AIM OF THE TASK
The answer is a number and nothing else: the count of lines in these entries containing the word "theo".

INFORMATION SUPPLIED
[Start of Attachment]

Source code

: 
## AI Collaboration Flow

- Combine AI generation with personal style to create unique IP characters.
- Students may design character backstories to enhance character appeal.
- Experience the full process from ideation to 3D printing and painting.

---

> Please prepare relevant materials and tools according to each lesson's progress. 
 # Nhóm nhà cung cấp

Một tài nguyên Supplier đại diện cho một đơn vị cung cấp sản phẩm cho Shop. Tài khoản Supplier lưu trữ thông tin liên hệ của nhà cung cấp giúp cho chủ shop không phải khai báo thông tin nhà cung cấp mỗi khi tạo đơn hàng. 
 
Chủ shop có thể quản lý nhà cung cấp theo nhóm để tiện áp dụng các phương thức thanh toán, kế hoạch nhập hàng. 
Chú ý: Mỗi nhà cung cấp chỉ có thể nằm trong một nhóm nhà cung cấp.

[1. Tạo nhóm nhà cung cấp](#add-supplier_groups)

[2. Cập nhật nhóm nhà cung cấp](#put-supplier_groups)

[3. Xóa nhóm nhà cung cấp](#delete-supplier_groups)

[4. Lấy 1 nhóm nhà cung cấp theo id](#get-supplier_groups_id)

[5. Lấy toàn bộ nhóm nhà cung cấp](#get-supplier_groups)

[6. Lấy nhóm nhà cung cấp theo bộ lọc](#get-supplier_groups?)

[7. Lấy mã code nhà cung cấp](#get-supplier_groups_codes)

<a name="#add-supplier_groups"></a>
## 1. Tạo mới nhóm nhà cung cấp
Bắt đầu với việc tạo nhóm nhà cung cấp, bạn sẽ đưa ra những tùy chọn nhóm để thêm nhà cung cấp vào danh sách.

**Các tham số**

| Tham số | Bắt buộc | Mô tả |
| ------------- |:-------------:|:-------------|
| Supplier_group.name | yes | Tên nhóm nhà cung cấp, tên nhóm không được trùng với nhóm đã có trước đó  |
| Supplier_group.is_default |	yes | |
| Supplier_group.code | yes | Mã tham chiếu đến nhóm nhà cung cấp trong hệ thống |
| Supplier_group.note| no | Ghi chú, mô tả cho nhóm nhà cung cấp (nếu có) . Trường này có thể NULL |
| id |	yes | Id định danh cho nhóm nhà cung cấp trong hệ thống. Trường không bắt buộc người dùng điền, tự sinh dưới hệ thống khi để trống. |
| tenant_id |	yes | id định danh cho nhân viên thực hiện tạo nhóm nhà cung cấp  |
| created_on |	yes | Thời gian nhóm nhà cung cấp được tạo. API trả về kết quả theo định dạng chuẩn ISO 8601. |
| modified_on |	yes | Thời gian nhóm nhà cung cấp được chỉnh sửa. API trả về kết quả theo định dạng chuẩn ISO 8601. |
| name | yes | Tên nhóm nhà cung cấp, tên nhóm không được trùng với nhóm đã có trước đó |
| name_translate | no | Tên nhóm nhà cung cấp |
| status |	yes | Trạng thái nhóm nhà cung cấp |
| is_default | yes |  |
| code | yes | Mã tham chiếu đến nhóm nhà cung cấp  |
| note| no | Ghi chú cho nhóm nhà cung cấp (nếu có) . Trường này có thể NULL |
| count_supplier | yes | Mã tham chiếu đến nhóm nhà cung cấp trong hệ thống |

[End of Attachment]

EXPECTED ANSWER
5